Exercise objective ::
Write out, from the entries below, exactly the lines that run between the lines holding "625 308 43.52" and "109 205 58.03", inclusive, and stop there.

Exercise data ::
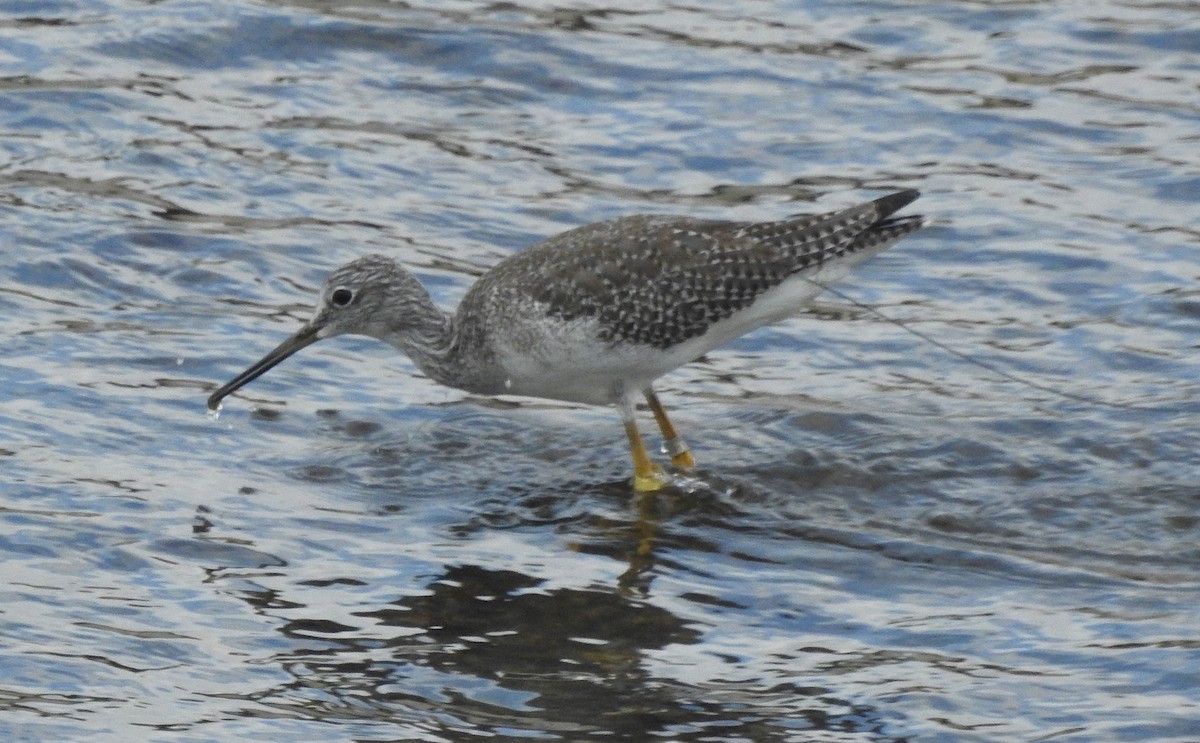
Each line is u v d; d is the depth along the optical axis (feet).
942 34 71.77
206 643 35.35
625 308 43.52
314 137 63.46
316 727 32.32
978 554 40.27
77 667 34.01
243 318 52.85
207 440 45.65
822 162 62.54
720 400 49.90
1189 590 38.24
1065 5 73.82
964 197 60.39
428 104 66.39
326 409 48.44
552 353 43.96
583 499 43.62
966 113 65.51
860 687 34.09
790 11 74.13
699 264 43.91
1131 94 66.74
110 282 53.98
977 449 45.39
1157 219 58.95
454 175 61.57
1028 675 34.45
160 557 38.93
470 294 45.68
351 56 69.15
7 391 46.65
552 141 64.08
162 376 48.96
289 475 44.14
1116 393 48.98
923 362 51.93
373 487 43.86
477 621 36.81
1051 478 43.91
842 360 52.39
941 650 35.63
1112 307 54.13
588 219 58.95
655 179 61.62
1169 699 33.24
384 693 33.65
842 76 68.28
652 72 68.64
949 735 32.24
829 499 43.52
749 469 45.01
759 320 45.24
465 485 44.27
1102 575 39.11
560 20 72.64
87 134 62.59
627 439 47.75
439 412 48.96
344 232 57.82
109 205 58.03
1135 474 43.91
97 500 41.37
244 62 68.39
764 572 39.50
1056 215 59.21
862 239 44.78
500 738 32.04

Completed task ::
625 308 43.52
314 137 63.46
316 727 32.32
978 554 40.27
77 667 34.01
243 318 52.85
207 440 45.65
822 162 62.54
720 400 49.90
1189 590 38.24
1065 5 73.82
964 197 60.39
428 104 66.39
326 409 48.44
552 353 43.96
583 499 43.62
966 113 65.51
860 687 34.09
790 11 74.13
699 264 43.91
1131 94 66.74
110 282 53.98
977 449 45.39
1157 219 58.95
454 175 61.57
1028 675 34.45
160 557 38.93
470 294 45.68
351 56 69.15
7 391 46.65
552 141 64.08
162 376 48.96
289 475 44.14
1116 393 48.98
923 362 51.93
373 487 43.86
477 621 36.81
1051 478 43.91
842 360 52.39
941 650 35.63
1112 307 54.13
588 219 58.95
655 179 61.62
1169 699 33.24
384 693 33.65
842 76 68.28
652 72 68.64
949 735 32.24
829 499 43.52
749 469 45.01
759 320 45.24
465 485 44.27
1102 575 39.11
560 20 72.64
87 134 62.59
627 439 47.75
439 412 48.96
344 232 57.82
109 205 58.03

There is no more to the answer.